◆ **Work item**
From the piece on Canada's COVID-19 vaccine rollout below, copy word for word the passage that begins with "A month-long slowdown" and ends after "to be patient.".

◆ **Excerpt provided**
The vaccine can’t be measured only by the millilitres that are drawn into the syringe. It means much more, and that’s why there has been so much impatience as doses have been delayed.
A month-long slowdown in Canada’s COVID-19 vaccine deliveries is expected to end this week, with the single biggest shipment of vaccine doses from Pfizer and BioNTech to date. Maj.-Gen. Dany Fortin, the military commander overseeing Canada’s vaccine distribution, said last week that Pfizer had confirmed it was shipping 400,000 doses to Canada starting Monday, Feb. 15. Deliveries of COVID-19 vaccine doses are set to more than quadruple, as another 168,000 doses are also expected from Moderna.
While a small minority of Canadians will refuse a vaccine outright, a significant majority are eager to get in line, according to a recent Ispos/Radio-Canada poll. However, we will have to be patient.
There are ethical and practical considerations that go into the prioritization decision-making process, and we’ve seen already, during the slowdown, that vaccination plans have had to be adjusted.
The principle of equity must guide decision-making. In other words, limited resources should be preferentially offered to the people who will – and from whom society will – derive the most significant benefit.
It starts with those most vulnerable to severe illness. Premier John Horgan is asking people to help elderly seniors living in every B.C. community get ready for a COVID-19 mass vaccination effort that is expected to start by the end of March. The province hopes “good neighbours” of seniors 80-plus will help them reserve vaccine appointments online and by phone. Pre-registration details are expected in the coming weeks.
It’s in everyone’s best interests to help everyone, in turn, get needled and get safe.

◆ **Record extracts**
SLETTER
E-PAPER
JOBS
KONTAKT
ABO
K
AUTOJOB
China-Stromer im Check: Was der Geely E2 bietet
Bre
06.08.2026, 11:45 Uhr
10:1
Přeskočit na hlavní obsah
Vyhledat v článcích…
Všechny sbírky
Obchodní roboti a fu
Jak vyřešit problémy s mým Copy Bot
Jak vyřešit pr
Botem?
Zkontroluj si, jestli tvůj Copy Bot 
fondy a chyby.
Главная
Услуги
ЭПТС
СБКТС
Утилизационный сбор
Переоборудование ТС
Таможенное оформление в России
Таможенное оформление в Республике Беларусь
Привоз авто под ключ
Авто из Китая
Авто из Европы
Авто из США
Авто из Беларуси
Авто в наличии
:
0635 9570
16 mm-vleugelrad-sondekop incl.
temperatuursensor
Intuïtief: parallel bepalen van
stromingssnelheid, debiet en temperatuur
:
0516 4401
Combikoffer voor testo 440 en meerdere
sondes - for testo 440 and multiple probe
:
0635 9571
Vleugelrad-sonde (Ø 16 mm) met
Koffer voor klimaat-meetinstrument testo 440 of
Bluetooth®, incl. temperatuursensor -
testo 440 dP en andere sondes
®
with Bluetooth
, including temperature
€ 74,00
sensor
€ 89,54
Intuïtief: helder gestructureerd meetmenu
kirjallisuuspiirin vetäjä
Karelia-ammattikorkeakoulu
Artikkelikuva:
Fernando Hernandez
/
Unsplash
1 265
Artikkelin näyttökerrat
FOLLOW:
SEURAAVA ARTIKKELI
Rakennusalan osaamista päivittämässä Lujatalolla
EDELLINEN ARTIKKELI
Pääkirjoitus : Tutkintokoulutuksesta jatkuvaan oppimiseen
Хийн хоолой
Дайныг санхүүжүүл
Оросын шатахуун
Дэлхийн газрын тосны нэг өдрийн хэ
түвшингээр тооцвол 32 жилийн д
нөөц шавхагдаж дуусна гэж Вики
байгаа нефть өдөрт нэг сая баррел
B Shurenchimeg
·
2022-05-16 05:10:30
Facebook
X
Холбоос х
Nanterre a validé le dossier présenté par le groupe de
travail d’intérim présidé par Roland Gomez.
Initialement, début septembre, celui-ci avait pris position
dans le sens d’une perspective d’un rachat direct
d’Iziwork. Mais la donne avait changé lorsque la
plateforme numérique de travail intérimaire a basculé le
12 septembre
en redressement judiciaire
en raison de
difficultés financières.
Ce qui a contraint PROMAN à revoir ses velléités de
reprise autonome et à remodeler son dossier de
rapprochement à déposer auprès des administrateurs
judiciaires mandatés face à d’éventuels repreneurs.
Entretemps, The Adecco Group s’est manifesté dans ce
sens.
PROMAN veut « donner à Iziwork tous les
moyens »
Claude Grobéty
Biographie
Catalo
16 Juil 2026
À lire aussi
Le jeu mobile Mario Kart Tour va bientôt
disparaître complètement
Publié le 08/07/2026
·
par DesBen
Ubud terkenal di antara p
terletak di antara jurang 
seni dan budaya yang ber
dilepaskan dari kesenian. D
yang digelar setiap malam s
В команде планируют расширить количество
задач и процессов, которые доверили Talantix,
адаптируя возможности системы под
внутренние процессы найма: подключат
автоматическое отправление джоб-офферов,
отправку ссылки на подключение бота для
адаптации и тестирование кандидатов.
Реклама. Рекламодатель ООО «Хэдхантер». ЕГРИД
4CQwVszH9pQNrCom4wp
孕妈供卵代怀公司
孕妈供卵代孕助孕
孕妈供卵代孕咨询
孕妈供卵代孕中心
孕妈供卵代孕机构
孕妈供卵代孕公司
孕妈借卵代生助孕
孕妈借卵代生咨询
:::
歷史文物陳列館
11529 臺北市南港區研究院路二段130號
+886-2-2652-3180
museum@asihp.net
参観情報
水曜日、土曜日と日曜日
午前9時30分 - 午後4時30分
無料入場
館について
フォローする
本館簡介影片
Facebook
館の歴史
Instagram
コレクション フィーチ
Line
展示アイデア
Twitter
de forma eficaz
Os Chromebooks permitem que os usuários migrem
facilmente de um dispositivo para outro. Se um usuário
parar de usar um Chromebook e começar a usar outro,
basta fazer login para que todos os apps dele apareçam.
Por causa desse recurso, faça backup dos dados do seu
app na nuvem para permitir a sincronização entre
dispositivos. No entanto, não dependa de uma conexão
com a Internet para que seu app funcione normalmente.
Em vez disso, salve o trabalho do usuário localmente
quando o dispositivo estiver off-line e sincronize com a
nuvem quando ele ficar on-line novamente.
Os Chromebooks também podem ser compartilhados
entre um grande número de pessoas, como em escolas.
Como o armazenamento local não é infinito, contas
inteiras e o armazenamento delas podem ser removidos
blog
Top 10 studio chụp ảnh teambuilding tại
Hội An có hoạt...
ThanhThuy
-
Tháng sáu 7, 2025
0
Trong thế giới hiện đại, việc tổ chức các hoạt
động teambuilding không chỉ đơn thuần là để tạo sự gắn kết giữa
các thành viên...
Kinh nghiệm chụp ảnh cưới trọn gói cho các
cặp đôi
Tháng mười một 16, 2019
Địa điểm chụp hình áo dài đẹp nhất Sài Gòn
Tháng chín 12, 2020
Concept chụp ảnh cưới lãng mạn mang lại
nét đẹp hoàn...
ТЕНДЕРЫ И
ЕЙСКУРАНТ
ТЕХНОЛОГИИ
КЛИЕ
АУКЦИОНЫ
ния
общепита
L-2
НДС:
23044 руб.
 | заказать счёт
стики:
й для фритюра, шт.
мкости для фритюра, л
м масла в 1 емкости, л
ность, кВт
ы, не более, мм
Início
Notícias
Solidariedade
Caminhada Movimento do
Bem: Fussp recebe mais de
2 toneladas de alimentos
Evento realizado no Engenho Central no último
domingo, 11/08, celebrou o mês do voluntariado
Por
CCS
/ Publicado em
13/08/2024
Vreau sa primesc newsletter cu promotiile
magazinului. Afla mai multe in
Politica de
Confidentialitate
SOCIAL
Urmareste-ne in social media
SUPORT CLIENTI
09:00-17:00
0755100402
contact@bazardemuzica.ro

◆ **Task answer**
A month-long slowdown in Canada’s COVID-19 vaccine deliveries is expected to end this week, with the single biggest shipment of vaccine doses from Pfizer and BioNTech to date. Maj.-Gen. Dany Fortin, the military commander overseeing Canada’s vaccine distribution, said last week that Pfizer had confirmed it was shipping 400,000 doses to Canada starting Monday, Feb. 15. Deliveries of COVID-19 vaccine doses are set to more than quadruple, as another 168,000 doses are also expected from Moderna.
While a small minority of Canadians will refuse a vaccine outright, a significant majority are eager to get in line, according to a recent Ispos/Radio-Canada poll. However, we will have to be patient.